Challenger Deep by Neal Shusterman
Caden Bosch is the artist-in-residence on a ship that’s going to the Marianas Trench, the deepest point on Earth. He is also a high school student who has been behaving erratically lately. Which of these realities is the “real” reality? And can Caden find a safe place, or will he be lost to the depths forever?
More Happy Than Not by Adam Silvera
This story opens with a fantasy premise — the Leteo Institute has the ability to erase someone’s bad memories — and then turns into a mostly realistic fiction story for a while. We become involved in the story of a boy named Aaron and his relationship with the other boys in his tough neighborhood. Except we imagine that something is going to go wrong. This story contains echoes of many other memory-erasing movies and books like Eternal Sunshine of the Spotless Mind, Total Recall, Slated, and The Program. But it also takes a few unexpected twists along the way.
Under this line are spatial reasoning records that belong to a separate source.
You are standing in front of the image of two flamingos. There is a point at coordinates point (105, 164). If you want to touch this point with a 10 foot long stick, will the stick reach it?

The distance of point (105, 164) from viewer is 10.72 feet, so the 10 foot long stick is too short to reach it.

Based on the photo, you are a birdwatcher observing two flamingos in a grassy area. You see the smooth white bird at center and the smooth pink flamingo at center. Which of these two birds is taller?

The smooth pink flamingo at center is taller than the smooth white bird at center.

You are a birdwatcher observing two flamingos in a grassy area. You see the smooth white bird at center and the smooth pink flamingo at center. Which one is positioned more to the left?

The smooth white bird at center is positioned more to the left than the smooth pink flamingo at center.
Grasshopper Jungle by Andrew Smith
This is, honestly, one of the strangest YA books I've ever read. I could tell you that it’s the story of a teen who is trying to deal with a giant insect apocalypse, but that’s just a part of what makes this book memorable. This story is really, really dense like in a "there's so much stuff packed into this story that my head might explode" way. And BTW, if you’re looking for other books that will bend your mind, after you finish reading this book be sure to check out more titles by Andrew Smith!
The Walls Around Us by Nova Ren Suma
Violet and Orianna were ballerinas and best friends, until two ballerinas who had been tormenting Violet are murdered and Orianna is convicted of the crime. When Orianna is sent to the juvenile detention center, Amber becomes her cellmate. The story is told from multiple points of view, in and out of chronological order, and while parts of the book read like realistic fiction, there is also a strong fantasy element that pulls the pieces of the story together. Several characters see visions of the past and the future and can even see each other across that chronological divide — or at least it seems that way until the very end of the book, when we finally understand that chronology was not what we thought it was.
Belzhar by Meg Wolitzer
What starts as one kind of story (sensitive teenage girl is depressed because her boyfriend died) turns into quite another (her special English class taught by a special teacher has the power to transform her memories, her mind, and even reality). No matter what you think of this book, you will absolutely remember it after you put it down. This would be a great book to spark discussions with teens or even grownups!
Places No One Knows by Brenna Yovanoff
There’s a popular girl named Waverly who feels a lot of pressure trying to keep up the perfect appearance of her life. She feels so stressed out that at night she usually runs instead of sleeping. Marshall is an unpopular boy who doesn’t put any effort into his appearance or his popularity, and he deals with stress by drinking and taking drugs. Then one night when Waverly tries to fall asleep with the help of a scented candle, she finds herself mysteriously transported to be with Marshall. This story is sometimes surreal, sometimes magical, and sometimes bewildering.